───── Record list ─────

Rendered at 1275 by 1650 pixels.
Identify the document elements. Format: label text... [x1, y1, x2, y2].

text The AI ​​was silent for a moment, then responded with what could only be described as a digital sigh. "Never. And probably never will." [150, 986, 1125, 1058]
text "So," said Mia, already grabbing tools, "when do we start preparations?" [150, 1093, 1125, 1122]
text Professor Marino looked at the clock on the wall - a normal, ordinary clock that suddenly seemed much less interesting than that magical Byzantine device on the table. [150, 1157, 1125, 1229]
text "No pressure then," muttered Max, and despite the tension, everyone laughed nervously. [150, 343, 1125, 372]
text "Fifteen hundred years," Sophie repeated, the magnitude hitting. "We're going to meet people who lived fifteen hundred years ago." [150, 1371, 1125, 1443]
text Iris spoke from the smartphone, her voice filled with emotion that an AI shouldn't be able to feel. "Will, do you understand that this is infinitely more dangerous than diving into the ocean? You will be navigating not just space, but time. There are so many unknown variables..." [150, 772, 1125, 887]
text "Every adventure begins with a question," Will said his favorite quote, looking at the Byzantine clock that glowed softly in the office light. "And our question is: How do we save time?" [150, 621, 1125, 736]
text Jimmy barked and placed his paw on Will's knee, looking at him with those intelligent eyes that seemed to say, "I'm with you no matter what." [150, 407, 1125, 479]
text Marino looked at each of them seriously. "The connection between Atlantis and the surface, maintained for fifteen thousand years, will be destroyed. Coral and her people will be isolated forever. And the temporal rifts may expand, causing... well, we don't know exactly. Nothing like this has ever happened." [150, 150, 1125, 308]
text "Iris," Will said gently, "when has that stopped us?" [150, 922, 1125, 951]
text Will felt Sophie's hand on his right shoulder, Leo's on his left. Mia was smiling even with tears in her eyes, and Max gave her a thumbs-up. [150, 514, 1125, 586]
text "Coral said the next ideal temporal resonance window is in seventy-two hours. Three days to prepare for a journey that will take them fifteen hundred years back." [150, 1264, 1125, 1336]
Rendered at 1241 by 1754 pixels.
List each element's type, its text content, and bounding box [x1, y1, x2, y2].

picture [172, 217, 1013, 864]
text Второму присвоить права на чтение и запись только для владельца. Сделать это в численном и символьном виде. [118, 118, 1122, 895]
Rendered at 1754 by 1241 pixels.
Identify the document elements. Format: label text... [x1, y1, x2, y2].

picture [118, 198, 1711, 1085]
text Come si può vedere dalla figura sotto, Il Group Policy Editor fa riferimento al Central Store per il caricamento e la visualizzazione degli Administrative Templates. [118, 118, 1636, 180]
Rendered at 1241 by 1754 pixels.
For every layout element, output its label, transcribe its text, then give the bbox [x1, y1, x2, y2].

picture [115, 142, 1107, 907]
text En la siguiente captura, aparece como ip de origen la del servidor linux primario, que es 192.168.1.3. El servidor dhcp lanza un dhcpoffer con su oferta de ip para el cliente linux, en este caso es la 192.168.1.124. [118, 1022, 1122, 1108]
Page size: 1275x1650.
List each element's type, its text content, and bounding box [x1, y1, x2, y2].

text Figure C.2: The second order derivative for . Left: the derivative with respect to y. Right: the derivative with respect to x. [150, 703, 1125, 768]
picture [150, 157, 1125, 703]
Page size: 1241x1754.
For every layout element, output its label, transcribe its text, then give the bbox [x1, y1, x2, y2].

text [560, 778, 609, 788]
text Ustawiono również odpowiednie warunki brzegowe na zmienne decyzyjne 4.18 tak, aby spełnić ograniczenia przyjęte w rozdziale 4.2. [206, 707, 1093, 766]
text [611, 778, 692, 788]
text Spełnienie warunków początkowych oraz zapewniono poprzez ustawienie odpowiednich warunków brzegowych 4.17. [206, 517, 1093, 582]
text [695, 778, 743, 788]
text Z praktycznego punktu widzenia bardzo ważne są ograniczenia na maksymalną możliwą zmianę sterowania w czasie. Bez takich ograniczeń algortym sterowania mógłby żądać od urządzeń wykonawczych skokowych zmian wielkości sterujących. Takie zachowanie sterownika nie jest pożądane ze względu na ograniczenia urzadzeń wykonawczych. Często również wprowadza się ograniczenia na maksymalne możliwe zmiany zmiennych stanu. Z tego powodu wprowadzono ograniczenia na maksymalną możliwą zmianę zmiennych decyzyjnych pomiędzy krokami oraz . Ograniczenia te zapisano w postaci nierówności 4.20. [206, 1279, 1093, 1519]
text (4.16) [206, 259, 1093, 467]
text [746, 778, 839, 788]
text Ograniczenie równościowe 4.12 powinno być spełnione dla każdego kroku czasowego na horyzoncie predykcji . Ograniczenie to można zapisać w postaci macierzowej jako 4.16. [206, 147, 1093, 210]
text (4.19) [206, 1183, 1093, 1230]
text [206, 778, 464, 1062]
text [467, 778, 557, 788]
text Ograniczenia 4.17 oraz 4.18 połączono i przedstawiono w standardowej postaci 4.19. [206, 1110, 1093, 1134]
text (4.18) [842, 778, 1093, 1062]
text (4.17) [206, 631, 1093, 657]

─────

### Task to complete
Print every line of the data above word for word, changing nothing.

### Written answer
Rendered at 1275 by 1650 pixels.
Identify the document elements. Format: label text... [x1, y1, x2, y2].

text The AI ​​was silent for a moment, then responded with what could only be described as a digital sigh. "Never. And probably never will." [150, 986, 1125, 1058]
text "So," said Mia, already grabbing tools, "when do we start preparations?" [150, 1093, 1125, 1122]
text Professor Marino looked at the clock on the wall - a normal, ordinary clock that suddenly seemed much less interesting than that magical Byzantine device on the table. [150, 1157, 1125, 1229]
text "No pressure then," muttered Max, and despite the tension, everyone laughed nervously. [150, 343, 1125, 372]
text "Fifteen hundred years," Sophie repeated, the magnitude hitting. "We're going to meet people who lived fifteen hundred years ago." [150, 1371, 1125, 1443]
text Iris spoke from the smartphone, her voice filled with emotion that an AI shouldn't be able to feel. "Will, do you understand that this is infinitely more dangerous than diving into the ocean? You will be navigating not just space, but time. There are so many unknown variables..." [150, 772, 1125, 887]
text "Every adventure begins with a question," Will said his favorite quote, looking at the Byzantine clock that glowed softly in the office light. "And our question is: How do we save time?" [150, 621, 1125, 736]
text Jimmy barked and placed his paw on Will's knee, looking at him with those intelligent eyes that seemed to say, "I'm with you no matter what." [150, 407, 1125, 479]
text Marino looked at each of them seriously. "The connection between Atlantis and the surface, maintained for fifteen thousand years, will be destroyed. Coral and her people will be isolated forever. And the temporal rifts may expand, causing... well, we don't know exactly. Nothing like this has ever happened." [150, 150, 1125, 308]
text "Iris," Will said gently, "when has that stopped us?" [150, 922, 1125, 951]
text Will felt Sophie's hand on his right shoulder, Leo's on his left. Mia was smiling even with tears in her eyes, and Max gave her a thumbs-up. [150, 514, 1125, 586]
text "Coral said the next ideal temporal resonance window is in seventy-two hours. Three days to prepare for a journey that will take them fifteen hundred years back." [150, 1264, 1125, 1336]
Rendered at 1241 by 1754 pixels.
List each element's type, its text content, and bounding box [x1, y1, x2, y2].

picture [172, 217, 1013, 864]
text Второму присвоить права на чтение и запись только для владельца. Сделать это в численном и символьном виде. [118, 118, 1122, 895]
Rendered at 1754 by 1241 pixels.
Identify the document elements. Format: label text... [x1, y1, x2, y2].

picture [118, 198, 1711, 1085]
text Come si può vedere dalla figura sotto, Il Group Policy Editor fa riferimento al Central Store per il caricamento e la visualizzazione degli Administrative Templates. [118, 118, 1636, 180]
Rendered at 1241 by 1754 pixels.
For every layout element, output its label, transcribe its text, then give the bbox [x1, y1, x2, y2].

picture [115, 142, 1107, 907]
text En la siguiente captura, aparece como ip de origen la del servidor linux primario, que es 192.168.1.3. El servidor dhcp lanza un dhcpoffer con su oferta de ip para el cliente linux, en este caso es la 192.168.1.124. [118, 1022, 1122, 1108]
Page size: 1275x1650.
List each element's type, its text content, and bounding box [x1, y1, x2, y2].

text Figure C.2: The second order derivative for . Left: the derivative with respect to y. Right: the derivative with respect to x. [150, 703, 1125, 768]
picture [150, 157, 1125, 703]
Page size: 1241x1754.
For every layout element, output its label, transcribe its text, then give the bbox [x1, y1, x2, y2].

text [560, 778, 609, 788]
text Ustawiono również odpowiednie warunki brzegowe na zmienne decyzyjne 4.18 tak, aby spełnić ograniczenia przyjęte w rozdziale 4.2. [206, 707, 1093, 766]
text [611, 778, 692, 788]
text Spełnienie warunków początkowych oraz zapewniono poprzez ustawienie odpowiednich warunków brzegowych 4.17. [206, 517, 1093, 582]
text [695, 778, 743, 788]
text Z praktycznego punktu widzenia bardzo ważne są ograniczenia na maksymalną możliwą zmianę sterowania w czasie. Bez takich ograniczeń algortym sterowania mógłby żądać od urządzeń wykonawczych skokowych zmian wielkości sterujących. Takie zachowanie sterownika nie jest pożądane ze względu na ograniczenia urzadzeń wykonawczych. Często również wprowadza się ograniczenia na maksymalne możliwe zmiany zmiennych stanu. Z tego powodu wprowadzono ograniczenia na maksymalną możliwą zmianę zmiennych decyzyjnych pomiędzy krokami oraz . Ograniczenia te zapisano w postaci nierówności 4.20. [206, 1279, 1093, 1519]
text (4.16) [206, 259, 1093, 467]
text [746, 778, 839, 788]
text Ograniczenie równościowe 4.12 powinno być spełnione dla każdego kroku czasowego na horyzoncie predykcji . Ograniczenie to można zapisać w postaci macierzowej jako 4.16. [206, 147, 1093, 210]
text (4.19) [206, 1183, 1093, 1230]
text [206, 778, 464, 1062]
text [467, 778, 557, 788]
text Ograniczenia 4.17 oraz 4.18 połączono i przedstawiono w standardowej postaci 4.19. [206, 1110, 1093, 1134]
text (4.18) [842, 778, 1093, 1062]
text (4.17) [206, 631, 1093, 657]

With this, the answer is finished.